Legislation passed as part of privatising or deregulating utility services has given the upper hand to utility companies, and one particular telco (which must remain nameless) automatically passes all requests for telephone pole removals directly to its lawyers.
In 2001 the LTSA conducted a study of roadside hazards
http://www.landtransport.govt.nz/roads/rss/rss-15.pdf
and found that “the lack of ability to deal with utility poles on the roadside”
was one of three main areas of concern.
Yet the reports released as part of the current government review of utility access to legal roadways actually recommend giving these mainly private utility companies the upper hand and has even suggested removing the prohibition of power poles on motorways.

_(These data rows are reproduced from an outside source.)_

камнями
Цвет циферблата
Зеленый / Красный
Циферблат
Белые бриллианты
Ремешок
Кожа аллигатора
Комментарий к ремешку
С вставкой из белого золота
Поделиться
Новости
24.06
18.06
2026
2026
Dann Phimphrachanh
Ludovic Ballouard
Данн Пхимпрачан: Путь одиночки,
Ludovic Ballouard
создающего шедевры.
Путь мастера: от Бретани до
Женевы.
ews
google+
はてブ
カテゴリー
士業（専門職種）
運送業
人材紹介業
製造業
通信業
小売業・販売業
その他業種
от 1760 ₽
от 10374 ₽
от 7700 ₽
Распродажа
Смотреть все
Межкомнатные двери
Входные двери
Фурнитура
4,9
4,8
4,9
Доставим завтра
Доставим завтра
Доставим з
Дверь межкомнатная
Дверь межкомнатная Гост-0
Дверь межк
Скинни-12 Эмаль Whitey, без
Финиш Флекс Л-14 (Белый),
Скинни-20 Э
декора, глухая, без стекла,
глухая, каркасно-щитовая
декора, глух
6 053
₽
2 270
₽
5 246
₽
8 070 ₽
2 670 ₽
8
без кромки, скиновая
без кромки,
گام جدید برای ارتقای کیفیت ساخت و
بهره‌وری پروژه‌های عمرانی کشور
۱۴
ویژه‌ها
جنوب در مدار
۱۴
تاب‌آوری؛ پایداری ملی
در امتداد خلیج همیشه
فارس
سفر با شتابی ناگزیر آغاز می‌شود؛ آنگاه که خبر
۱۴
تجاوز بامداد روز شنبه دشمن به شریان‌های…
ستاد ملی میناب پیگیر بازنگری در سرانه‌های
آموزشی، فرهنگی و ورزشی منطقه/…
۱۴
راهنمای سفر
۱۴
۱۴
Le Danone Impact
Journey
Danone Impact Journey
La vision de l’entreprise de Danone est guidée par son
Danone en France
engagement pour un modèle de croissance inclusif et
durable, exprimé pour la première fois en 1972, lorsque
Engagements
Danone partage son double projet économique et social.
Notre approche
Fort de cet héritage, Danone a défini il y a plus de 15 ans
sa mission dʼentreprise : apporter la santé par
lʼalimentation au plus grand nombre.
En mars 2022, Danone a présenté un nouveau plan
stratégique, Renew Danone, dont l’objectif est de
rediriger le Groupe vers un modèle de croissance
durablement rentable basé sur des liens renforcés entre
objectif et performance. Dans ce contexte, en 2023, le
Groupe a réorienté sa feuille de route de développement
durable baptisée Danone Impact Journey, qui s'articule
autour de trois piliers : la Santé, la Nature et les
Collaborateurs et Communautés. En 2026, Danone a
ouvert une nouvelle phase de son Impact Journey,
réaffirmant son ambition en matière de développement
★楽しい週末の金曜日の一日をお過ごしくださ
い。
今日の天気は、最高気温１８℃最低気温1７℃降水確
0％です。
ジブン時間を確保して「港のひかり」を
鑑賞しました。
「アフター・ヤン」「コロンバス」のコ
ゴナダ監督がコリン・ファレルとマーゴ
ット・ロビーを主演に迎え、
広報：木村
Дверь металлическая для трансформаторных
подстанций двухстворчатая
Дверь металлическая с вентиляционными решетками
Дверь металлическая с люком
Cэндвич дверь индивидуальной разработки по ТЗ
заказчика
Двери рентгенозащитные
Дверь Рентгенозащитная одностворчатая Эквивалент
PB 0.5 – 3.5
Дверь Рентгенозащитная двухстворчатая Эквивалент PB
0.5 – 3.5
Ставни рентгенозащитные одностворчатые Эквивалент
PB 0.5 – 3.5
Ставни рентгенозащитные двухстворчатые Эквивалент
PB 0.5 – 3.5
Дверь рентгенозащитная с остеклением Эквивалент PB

Perhaps the governments focus groups have revealed that most people believe that only bad drivers have bad crashes and therefore spending money on safer roads is only rewarding bad drivers. It is notable that during Labours 1st term they introduced the Highway Patrol whilst slashing spending on highway safety engineering (allowing for the funding pre-committed to major projects in June 1999), despite the LTSA calling for increased funding in Road Safety Strategy 2010 working paper 7.
http://www.landtransport.govt.nz/publications/docs/sdwp7.pdf
Seems to me Labour is all about selling the image rather than solving the problem.
Mind you, the previous government wasn’t much better. It’s “safety at reasonable cost” slogan sounds like it came straight from a Ford Pinto sales brochure.
May 28th, 2007 at 9:03 am
You have to laugh at those Jafas using the RMA to prosecute themselves for improving the enviroment.